Activation of autophagy during other types of stress responds, for the most part, to the need to eliminate intracellular components damaged by the different stressors (Figure 7-4). In other instances, activation of autophagy is used by cells as a mechanism of defense against pathogen invasion because autophagosomes have the capability to sequester and deliver the intruder to the lysosomal system for degradation.
Added to these well-characterized functions of autophagy as an inducible or stress-activated process, studies in the last few years have revealed a major role for autophagy in maintenance of cellular homeostasis under basal conditions. This basal autophagy has demonstrated to be an essential component of the cellular quality control mechanisms that prevent accumulation of cytotoxic proteins (aggregated and/or misfolded) and malfunctioning organelles (e.g., depolarized mitochondria, regions of the endoplasmic reticulum undergoing proteotoxic stress, nonfunctional peroxisomes). Autophagic removal of mitochondria is of particular relevance in the context of programmed cell death. Changes in the mitochondrial membrane potential and the resultant cytosolic release of mitochondrial components such as cytochrome c play a central role in the activation/maintenance of different cell death pathways. Consequently, a process such as macroautophagy that is able to sequester and eliminate the faulty
mitochondria could, at least in principle, prevent further engagement of downstream cell death effectors and hence avert cell death. In this respect, major effort is currently being dedicated to elucidate the mechanisms that mediate selective removal of altered mitochondria while preserving functional ones. Although still premature, recent studies support that active mitochondrial fusion and fission allow for the reorganization and sequestration of damaged mitochondrial components into daughter mitochondria that are segregated from the networking pool, recognized by the autophagosome integral components, and eliminated by autophagy.

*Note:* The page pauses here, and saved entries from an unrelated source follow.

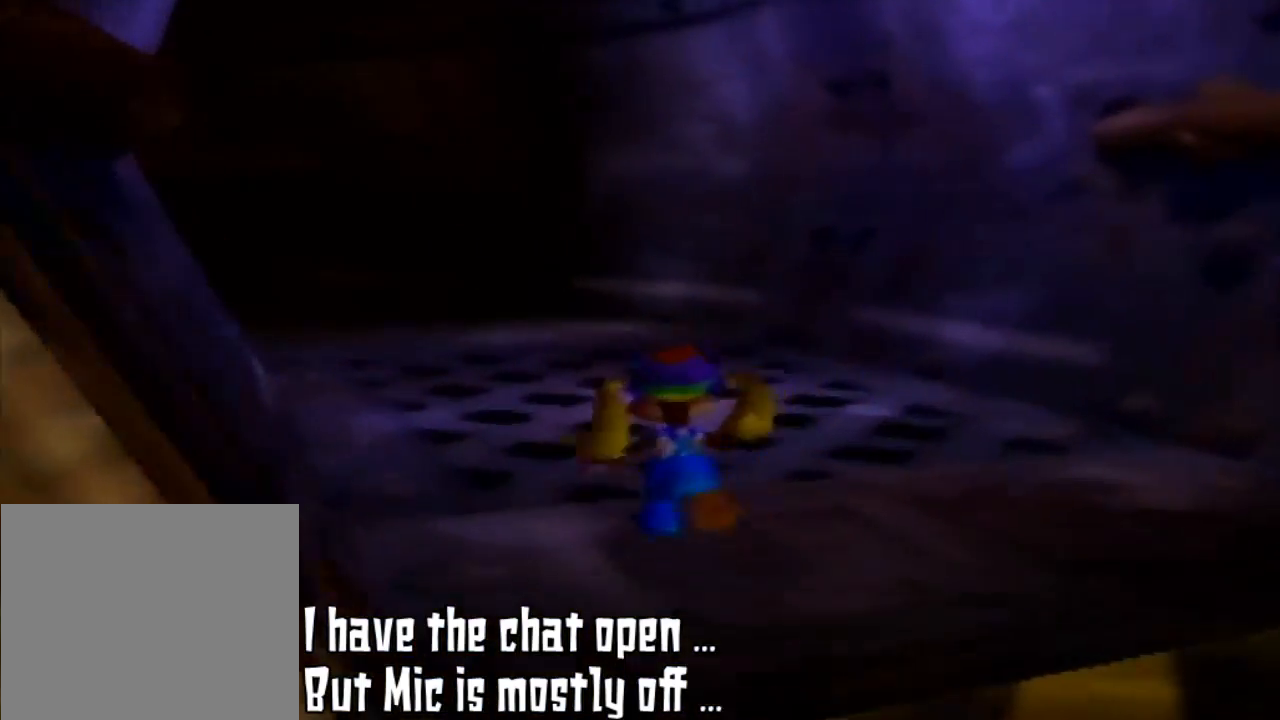
{"buttons": [], "left_stick": "up", "events": []}
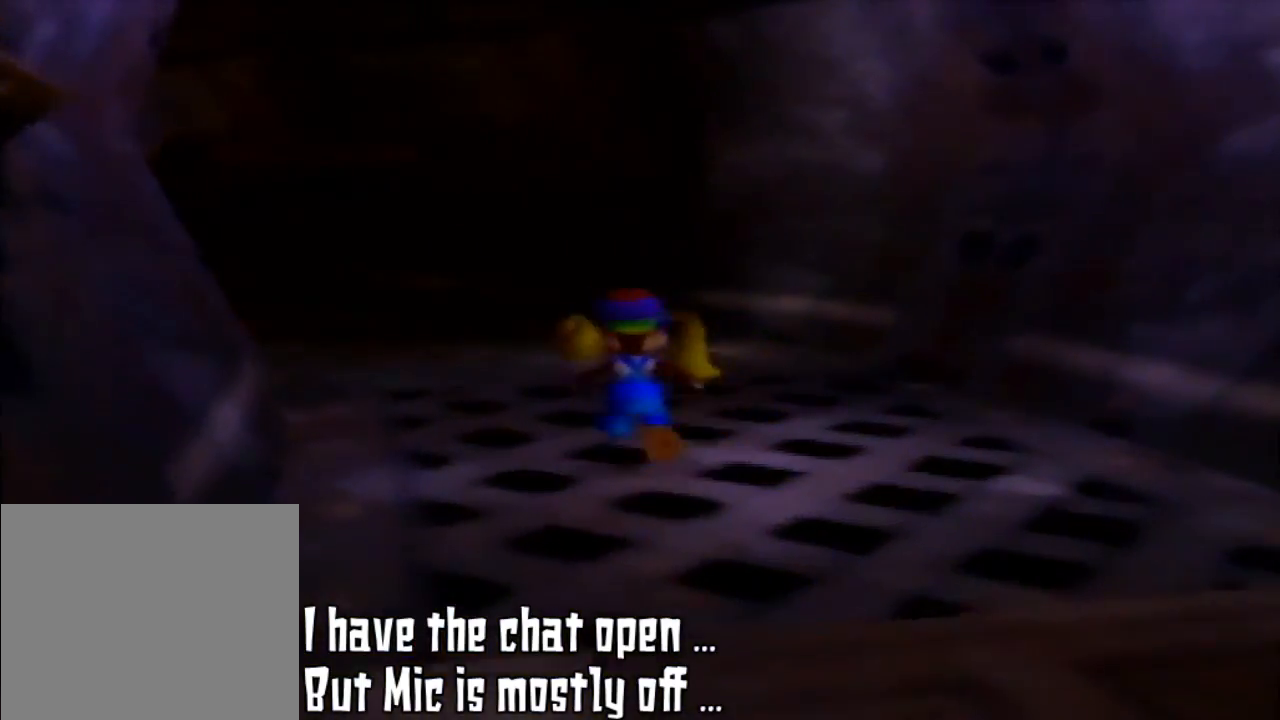
{"buttons": [], "left_stick": "up", "events": []}
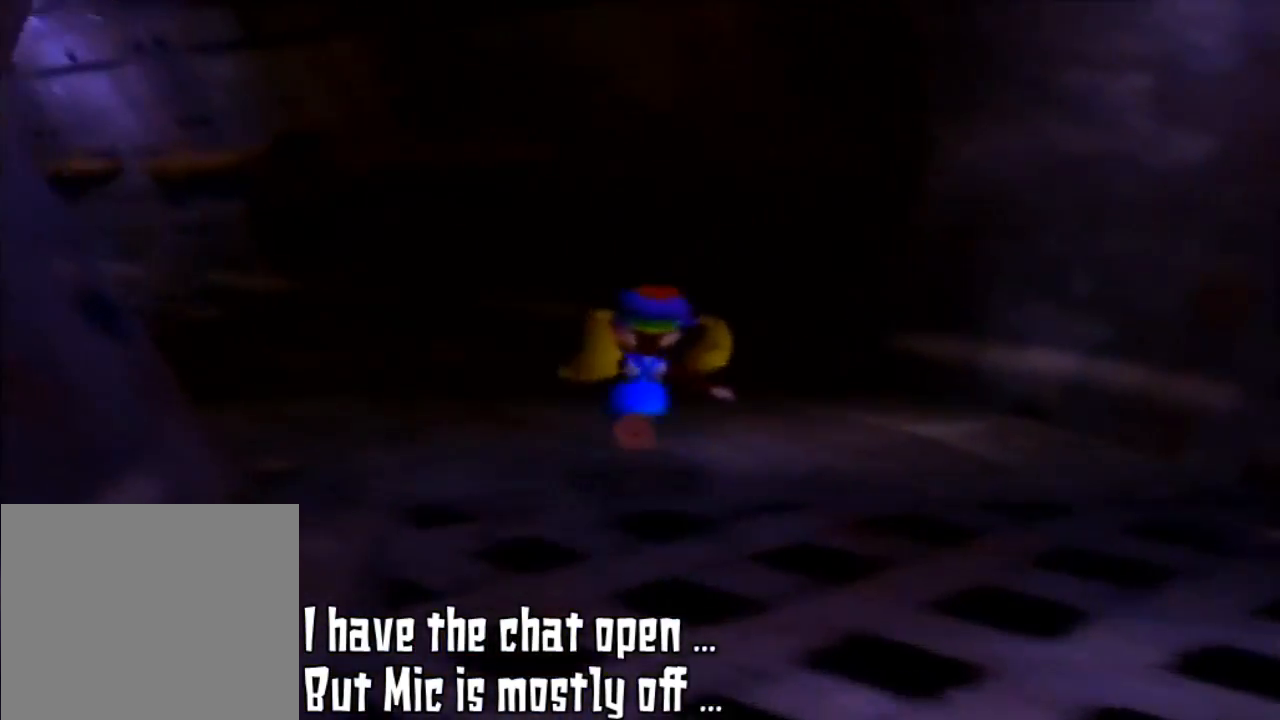
{"buttons": [], "left_stick": "up-left", "events": [[333, "left_stick", "up-left"]]}
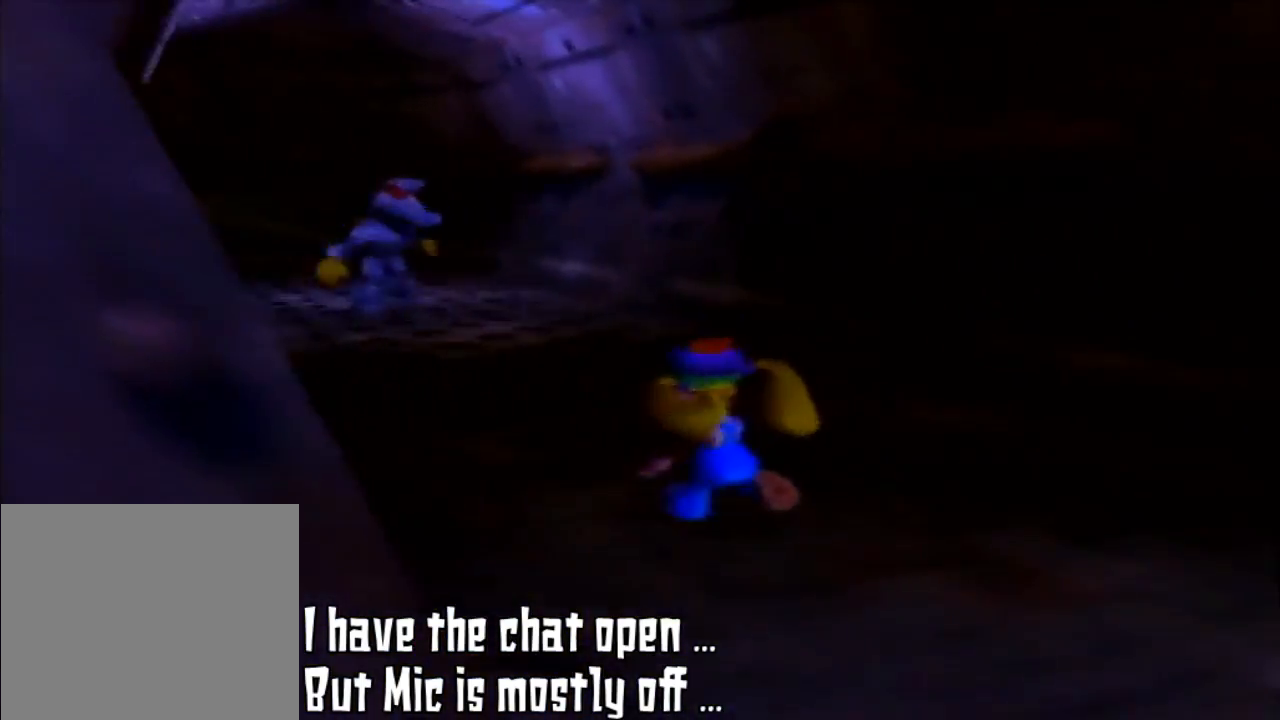
{"buttons": [], "left_stick": "up", "events": [[400, "left_stick", "up"]]}
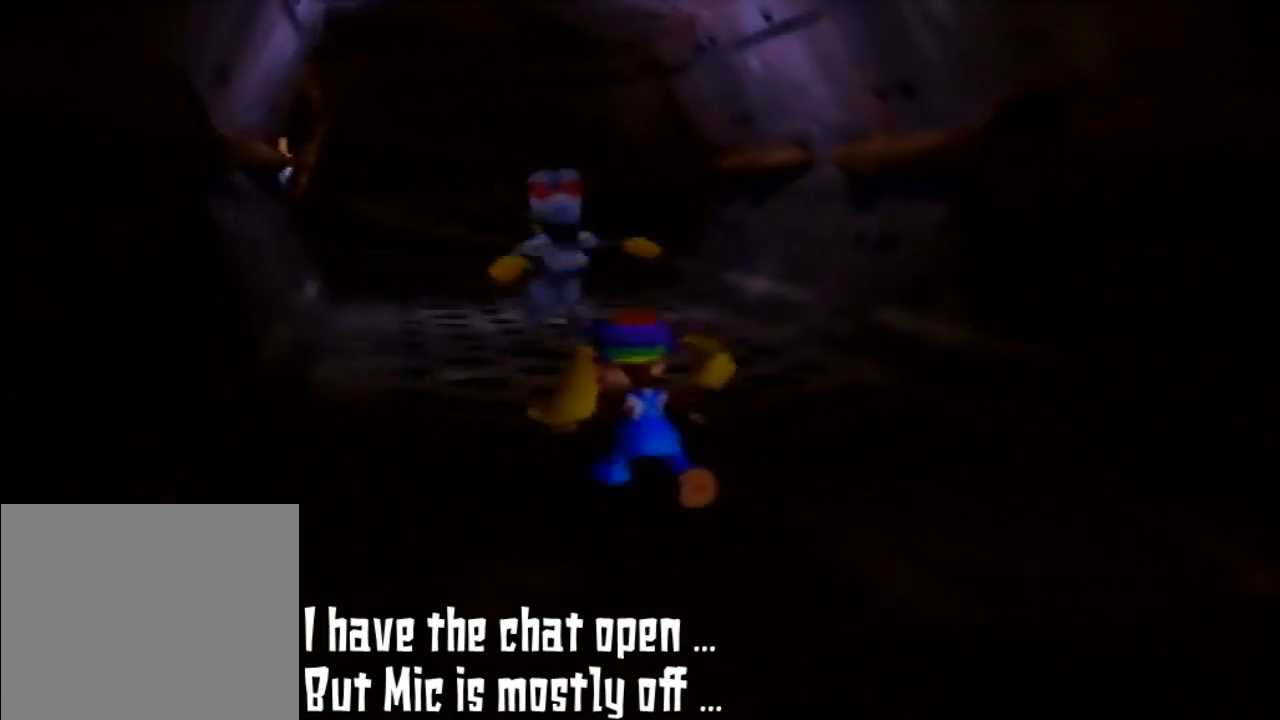
{"buttons": ["Z"], "left_stick": "up", "events": [[233, "left_stick", "up-left"], [367, "left_stick", "up"], [467, "Z", "down"]]}
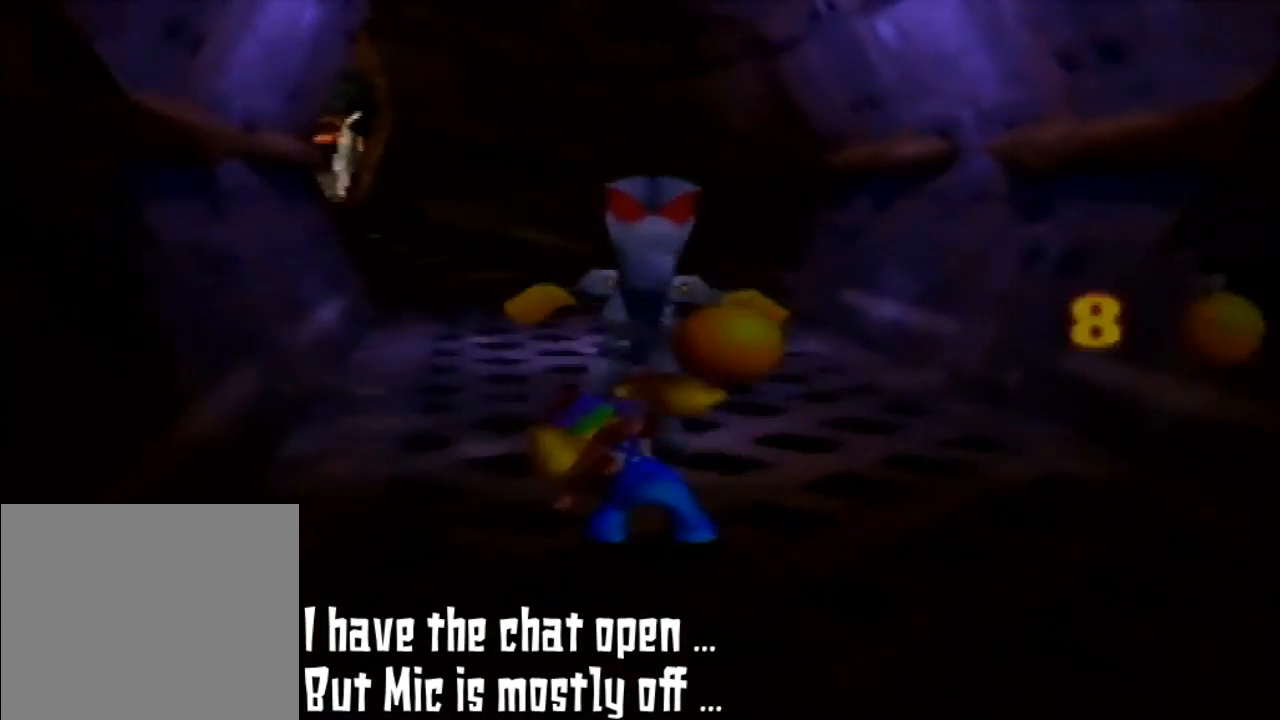
{"buttons": [], "left_stick": "up", "events": [[33, "C_RIGHT", "down"], [100, "C_RIGHT", "up"], [333, "Z", "up"]]}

2.3. Autophagy and human pathology
The improved methods to track autophagic activity in cellular and animal models, along with the capability now to modulate autophagy in vivo through genetic manipulations in ATG genes, has helped establish direct connections between autophagy malfunction and diverse pathologies, including neurodegenerative and metabolic diseases, infectious diseases, cancer, heart disease, and others.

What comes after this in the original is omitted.